ヒロド歩美が心を動かされたサッカー日本代表・塩貝健人の素顔と、話題の競技「ピックルボール」を推す理由 (2ページ目)
【異例のスピード出世、塩貝健人の有言実行】
そんな日本代表のなかで、これからが本当に楽しみだと感じているのが、今大会、期待の若手のひとりだった塩貝健人選手(21歳)です。今大会では、グループステージ初戦のオランダ戦で途中出場してワールドカップデビュー。そんな塩貝選手には、開幕前にインタビューをさせていただきました。

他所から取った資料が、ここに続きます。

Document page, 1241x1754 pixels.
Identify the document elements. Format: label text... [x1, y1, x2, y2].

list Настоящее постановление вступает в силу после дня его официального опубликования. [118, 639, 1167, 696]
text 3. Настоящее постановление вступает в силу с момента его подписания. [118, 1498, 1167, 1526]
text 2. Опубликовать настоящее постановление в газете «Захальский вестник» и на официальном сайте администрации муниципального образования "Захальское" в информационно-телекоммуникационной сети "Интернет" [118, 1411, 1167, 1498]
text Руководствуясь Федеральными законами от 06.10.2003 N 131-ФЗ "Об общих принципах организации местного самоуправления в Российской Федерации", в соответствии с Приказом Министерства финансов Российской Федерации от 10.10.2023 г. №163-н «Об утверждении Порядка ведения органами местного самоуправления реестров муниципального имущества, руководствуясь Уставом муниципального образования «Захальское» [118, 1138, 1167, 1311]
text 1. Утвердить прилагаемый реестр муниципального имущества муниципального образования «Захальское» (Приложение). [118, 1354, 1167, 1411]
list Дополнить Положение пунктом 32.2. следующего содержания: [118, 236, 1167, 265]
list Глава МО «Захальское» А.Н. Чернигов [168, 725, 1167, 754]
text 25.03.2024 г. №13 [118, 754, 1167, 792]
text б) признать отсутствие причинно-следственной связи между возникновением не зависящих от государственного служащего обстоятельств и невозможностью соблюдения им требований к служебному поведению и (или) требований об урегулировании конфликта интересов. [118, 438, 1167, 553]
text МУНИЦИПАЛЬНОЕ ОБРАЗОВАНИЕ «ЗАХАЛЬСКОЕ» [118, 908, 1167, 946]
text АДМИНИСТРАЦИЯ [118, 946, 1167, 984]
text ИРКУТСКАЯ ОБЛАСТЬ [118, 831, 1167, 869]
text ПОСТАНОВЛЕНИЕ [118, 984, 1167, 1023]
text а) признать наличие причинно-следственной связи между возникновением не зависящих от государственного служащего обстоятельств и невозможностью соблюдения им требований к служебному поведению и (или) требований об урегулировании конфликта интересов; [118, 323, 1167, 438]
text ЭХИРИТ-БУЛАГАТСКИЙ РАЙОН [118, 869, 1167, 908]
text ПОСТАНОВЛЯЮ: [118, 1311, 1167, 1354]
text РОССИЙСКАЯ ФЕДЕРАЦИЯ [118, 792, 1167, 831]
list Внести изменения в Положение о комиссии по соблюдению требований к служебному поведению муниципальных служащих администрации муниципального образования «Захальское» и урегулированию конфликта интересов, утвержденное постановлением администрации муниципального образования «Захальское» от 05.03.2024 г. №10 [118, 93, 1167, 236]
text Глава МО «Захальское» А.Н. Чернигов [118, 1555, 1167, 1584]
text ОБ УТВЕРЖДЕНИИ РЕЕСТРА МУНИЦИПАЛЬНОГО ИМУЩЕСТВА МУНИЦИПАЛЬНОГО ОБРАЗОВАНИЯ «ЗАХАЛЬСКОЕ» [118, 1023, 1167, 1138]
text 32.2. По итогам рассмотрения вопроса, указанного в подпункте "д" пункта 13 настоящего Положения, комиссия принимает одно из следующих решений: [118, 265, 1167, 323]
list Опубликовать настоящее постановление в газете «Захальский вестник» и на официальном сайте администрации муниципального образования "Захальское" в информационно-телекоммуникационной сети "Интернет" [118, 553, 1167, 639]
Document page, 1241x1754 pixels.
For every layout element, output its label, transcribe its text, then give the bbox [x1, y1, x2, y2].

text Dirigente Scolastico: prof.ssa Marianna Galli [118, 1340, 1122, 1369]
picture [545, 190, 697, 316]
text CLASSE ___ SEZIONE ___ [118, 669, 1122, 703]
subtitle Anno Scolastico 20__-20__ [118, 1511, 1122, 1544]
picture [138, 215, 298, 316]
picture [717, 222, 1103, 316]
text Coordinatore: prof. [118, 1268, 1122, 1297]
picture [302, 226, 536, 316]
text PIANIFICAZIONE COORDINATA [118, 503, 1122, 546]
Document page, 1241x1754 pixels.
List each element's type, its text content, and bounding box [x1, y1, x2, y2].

塩貝選手の経歴は、すごく痛快で興味深いです。4年前のカタール大会の時はまだ高校生で、プロからの正式契約のオファーもゼロ。いちサッカーファンとしてワールドカップを見ていたそうです。
そこから慶應義塾大学に総合型選抜(旧AO入試)で進学すると、翌年まず特別指定選手としてJリーグ(横浜F・マリノス)デビュー。するとわずか7試合に出場したのち、「ワールドカップに行きたい。海外じゃなきゃダメだ」と、大学を休学してオランダ(NECナイメヘン)へ渡り、今年1月にはドイツのヴォルフスブルクへ移籍......。自らの力で道を切り拓いてきました。その人生プランの立て方が、すごく客観的で冷静なんです。
塩貝選手の発言はメディアで取り上げられることもあり、「ビッグマウス」と捉えられがちです。ただ、私はそうした表現はしたくありません。キャッチーな強い言葉を発するのは、自分自身に発破をかけるため。努力を淡々と重ねてきているからこそ、あえて高い目標を口にして自らを奮い立たせるタイプなのだと私は思います。
ブラジル戦の前後で彼の強気な発言の一部だけが切り取られてしまった時は、私自身、少しもどかしかったです。彼の真意を理解したうえで、「こういう選手こそ応援したい!」という気持ちが強くなりました。
今年3月、代表初招集となった国際親善試合のスコットランド戦では、塩貝選手はわずか15分という出場時間で決勝ゴールをアシストし、一気にワールドカップメンバー入りを射止めました。短い時間で結果を残す、そんな"持っている"塩貝選手が、ここからの4年間でどれほどパワフルなストライカーに成長するのか。本人の口から出た言葉の「答え合わせ」をしていくのが、今から楽しみです。